━━━ Document excerpt ━━━

Port de Pollença is the standard base for cyclists targeting the northern Tramuntana routes: Cap de Formentor, Coll de Femenia, and the approach to Sa Calobra without needing to drive. The town has a long seafront, a functioning winter economy (unlike some southern resort towns that close entirely in January), and a high concentration of cyclist-friendly cafés and equipment shops. Accommodation ranges from apartment rentals to mid-range hotels.

Alcúdia, 10 kilometres from Port de Pollença, offers more hotel infrastructure and a broader range of accommodation price points. The ride from Alcúdia to the northern Tramuntana start points is slightly longer but still within practical range for morning circuits without support vehicle transfers.

Palma gives access to the southern Tramuntana — including the long route to Sa Calobra via Valldemossa and Sóller — and to the island's eastern flat terrain if a rest day or pure flat training block is needed. PMI airport is a 15-minute ride from the city centre, which simplifies bike logistics on travel days. The city itself functions year-round, has decent bike shops for parts and repairs, and the ride out of the city north or northwest on the cycle paths along the seafront and through suburban Palma avoids the worst of the traffic.

━━━

> **Requirement 1**:
According to the cycling bases text, how long is the ride from PMI airport to the Palma city center?
> **Requirement 2**:
List every town or city the cycling bases text describes as a place to stay.
The rows aren't needed for anything here.

━━━ Information ━━━

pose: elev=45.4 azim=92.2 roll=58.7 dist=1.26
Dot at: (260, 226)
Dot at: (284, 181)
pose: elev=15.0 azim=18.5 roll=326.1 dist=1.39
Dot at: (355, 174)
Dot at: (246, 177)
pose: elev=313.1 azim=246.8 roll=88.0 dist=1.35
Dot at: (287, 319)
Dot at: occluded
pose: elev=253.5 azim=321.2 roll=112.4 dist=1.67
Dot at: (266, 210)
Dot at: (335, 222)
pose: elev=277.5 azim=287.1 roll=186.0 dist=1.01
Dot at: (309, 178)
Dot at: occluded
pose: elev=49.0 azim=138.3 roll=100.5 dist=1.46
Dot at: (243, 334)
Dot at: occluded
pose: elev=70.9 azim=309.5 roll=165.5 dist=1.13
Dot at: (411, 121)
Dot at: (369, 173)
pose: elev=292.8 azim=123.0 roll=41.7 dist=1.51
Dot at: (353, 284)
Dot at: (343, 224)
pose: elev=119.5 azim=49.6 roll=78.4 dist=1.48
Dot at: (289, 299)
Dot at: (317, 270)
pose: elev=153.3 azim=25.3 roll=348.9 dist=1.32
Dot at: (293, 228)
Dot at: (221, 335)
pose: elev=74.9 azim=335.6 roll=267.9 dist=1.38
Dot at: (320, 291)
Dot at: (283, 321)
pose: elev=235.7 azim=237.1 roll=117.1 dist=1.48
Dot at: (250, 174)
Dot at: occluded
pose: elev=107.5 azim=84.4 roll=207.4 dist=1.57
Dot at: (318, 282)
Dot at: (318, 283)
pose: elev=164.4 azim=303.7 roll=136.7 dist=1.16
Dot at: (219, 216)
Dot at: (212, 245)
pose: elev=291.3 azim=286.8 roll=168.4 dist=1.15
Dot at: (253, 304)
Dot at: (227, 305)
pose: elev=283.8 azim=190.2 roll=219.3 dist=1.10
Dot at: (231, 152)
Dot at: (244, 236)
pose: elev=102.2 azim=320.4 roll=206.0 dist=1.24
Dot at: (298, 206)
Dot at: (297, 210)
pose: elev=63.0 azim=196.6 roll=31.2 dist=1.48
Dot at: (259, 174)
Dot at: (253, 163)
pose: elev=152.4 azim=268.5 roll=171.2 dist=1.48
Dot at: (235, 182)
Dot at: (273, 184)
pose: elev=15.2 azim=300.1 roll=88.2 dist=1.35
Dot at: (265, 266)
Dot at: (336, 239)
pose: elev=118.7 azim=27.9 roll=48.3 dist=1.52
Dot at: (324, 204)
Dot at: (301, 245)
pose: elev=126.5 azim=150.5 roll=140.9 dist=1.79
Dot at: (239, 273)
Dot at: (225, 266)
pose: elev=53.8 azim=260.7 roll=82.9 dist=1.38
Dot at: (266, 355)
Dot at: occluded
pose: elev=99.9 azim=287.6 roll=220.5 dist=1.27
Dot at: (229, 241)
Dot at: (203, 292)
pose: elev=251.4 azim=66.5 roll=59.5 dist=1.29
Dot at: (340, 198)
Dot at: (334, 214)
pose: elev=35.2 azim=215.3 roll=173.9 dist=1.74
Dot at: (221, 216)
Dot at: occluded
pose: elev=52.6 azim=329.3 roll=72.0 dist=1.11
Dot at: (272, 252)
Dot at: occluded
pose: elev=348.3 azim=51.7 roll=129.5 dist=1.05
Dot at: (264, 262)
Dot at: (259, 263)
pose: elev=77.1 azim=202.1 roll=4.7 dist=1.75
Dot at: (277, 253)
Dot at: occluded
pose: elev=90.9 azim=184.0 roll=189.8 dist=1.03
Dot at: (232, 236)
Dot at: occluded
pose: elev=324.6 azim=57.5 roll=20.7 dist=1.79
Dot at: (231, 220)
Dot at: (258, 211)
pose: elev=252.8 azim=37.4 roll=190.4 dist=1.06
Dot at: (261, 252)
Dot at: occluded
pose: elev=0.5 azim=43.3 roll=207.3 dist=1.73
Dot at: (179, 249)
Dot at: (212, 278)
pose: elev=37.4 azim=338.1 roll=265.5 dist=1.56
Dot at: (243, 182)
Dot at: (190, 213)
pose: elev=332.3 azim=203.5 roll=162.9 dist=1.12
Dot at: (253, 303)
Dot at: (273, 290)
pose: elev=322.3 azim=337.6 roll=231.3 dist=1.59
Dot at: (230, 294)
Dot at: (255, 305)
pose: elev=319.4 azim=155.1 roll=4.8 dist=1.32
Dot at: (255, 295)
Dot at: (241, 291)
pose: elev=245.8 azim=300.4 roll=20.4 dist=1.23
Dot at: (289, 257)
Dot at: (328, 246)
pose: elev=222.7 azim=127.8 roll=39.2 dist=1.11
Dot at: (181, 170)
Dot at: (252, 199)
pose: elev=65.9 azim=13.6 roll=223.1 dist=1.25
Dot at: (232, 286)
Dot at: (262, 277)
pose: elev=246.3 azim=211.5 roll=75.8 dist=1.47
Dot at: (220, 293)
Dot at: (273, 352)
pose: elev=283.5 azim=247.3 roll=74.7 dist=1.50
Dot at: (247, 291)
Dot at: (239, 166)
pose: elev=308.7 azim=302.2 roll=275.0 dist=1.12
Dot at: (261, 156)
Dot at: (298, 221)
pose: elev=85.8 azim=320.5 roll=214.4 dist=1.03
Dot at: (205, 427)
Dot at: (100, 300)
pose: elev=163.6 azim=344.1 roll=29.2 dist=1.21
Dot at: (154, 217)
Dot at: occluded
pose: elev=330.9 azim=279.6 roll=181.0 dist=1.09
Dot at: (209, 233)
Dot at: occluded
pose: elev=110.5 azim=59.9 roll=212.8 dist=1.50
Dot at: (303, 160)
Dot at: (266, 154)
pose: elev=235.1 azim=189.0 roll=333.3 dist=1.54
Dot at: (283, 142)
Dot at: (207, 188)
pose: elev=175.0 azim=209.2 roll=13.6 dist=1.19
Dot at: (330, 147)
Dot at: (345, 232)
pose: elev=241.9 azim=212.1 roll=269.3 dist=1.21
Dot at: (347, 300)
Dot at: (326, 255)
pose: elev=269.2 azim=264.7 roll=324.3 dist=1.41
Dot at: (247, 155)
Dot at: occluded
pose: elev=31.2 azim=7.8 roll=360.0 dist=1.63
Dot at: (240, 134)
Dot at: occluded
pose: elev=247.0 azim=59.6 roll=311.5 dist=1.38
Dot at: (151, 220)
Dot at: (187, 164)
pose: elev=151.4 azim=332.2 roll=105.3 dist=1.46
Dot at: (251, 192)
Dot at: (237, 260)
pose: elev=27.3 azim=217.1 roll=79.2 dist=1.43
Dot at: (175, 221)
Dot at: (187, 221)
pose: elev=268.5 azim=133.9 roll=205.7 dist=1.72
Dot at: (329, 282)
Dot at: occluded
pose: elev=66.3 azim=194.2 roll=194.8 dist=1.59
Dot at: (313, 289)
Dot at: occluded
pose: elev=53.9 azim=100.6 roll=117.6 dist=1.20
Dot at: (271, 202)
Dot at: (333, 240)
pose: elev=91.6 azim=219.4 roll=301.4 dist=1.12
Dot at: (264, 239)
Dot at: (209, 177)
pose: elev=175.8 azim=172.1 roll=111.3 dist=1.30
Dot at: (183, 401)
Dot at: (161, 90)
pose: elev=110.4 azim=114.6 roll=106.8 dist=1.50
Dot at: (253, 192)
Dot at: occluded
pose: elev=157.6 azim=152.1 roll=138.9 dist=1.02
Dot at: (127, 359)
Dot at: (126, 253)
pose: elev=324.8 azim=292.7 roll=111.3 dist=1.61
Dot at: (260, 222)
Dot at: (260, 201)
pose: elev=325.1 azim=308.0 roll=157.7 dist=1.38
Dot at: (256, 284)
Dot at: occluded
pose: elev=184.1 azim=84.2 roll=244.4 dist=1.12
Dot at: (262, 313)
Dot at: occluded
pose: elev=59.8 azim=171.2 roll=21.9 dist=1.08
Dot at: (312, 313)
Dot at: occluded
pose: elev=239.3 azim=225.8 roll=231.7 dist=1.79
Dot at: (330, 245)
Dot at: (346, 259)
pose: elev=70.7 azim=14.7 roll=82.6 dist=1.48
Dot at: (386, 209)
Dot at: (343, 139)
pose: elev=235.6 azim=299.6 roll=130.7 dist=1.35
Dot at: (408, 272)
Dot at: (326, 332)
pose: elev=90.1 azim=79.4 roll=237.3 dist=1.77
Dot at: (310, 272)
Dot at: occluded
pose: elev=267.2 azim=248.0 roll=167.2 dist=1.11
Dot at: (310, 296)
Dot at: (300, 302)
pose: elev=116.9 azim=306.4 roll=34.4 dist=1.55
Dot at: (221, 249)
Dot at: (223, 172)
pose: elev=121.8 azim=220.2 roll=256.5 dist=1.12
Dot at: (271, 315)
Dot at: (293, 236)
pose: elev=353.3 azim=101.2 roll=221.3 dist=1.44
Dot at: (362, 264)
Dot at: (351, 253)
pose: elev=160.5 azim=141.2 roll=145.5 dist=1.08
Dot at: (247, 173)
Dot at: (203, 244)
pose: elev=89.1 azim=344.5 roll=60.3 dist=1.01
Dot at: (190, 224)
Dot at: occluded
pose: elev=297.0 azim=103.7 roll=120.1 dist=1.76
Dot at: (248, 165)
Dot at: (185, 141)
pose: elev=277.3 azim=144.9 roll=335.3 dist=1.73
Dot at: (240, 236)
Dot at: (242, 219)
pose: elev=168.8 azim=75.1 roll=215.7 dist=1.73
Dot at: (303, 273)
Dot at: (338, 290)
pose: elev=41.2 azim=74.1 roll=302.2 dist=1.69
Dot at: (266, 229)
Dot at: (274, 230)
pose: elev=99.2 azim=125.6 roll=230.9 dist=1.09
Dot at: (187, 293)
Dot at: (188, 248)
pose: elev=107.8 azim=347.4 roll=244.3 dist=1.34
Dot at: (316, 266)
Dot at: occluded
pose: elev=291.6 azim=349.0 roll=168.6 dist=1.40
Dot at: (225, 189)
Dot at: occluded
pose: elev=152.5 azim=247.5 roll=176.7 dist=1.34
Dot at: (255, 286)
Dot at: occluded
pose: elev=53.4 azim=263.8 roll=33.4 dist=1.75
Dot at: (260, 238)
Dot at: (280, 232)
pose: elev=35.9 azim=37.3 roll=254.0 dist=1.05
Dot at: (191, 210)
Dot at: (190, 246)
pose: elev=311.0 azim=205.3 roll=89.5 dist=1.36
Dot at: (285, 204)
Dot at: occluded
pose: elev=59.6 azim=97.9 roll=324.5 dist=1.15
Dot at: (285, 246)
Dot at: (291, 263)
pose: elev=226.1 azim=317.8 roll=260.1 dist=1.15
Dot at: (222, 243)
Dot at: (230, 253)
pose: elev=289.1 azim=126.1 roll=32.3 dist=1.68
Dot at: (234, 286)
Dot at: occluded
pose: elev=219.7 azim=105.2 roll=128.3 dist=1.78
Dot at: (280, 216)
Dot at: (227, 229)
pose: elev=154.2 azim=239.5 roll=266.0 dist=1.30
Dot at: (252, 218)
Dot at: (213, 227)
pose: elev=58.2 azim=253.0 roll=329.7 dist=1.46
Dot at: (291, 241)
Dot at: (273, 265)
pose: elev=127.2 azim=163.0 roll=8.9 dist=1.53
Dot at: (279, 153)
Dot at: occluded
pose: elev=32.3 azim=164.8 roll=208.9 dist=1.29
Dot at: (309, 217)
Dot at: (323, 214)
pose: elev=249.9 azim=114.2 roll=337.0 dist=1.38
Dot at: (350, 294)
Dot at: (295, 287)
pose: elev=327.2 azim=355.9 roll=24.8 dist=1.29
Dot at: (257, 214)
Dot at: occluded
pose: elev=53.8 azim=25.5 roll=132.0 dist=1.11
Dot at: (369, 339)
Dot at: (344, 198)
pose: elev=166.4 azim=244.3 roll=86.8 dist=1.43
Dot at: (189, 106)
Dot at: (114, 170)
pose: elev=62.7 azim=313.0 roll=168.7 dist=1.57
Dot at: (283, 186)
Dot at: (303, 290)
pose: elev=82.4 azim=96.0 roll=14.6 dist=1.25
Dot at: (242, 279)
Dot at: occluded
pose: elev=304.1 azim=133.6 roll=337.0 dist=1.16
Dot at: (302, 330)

━━━

> **Answer area 1**:
15 minutes.

> **Answer area 2**:
Port de Pollença, Alcúdia, Palma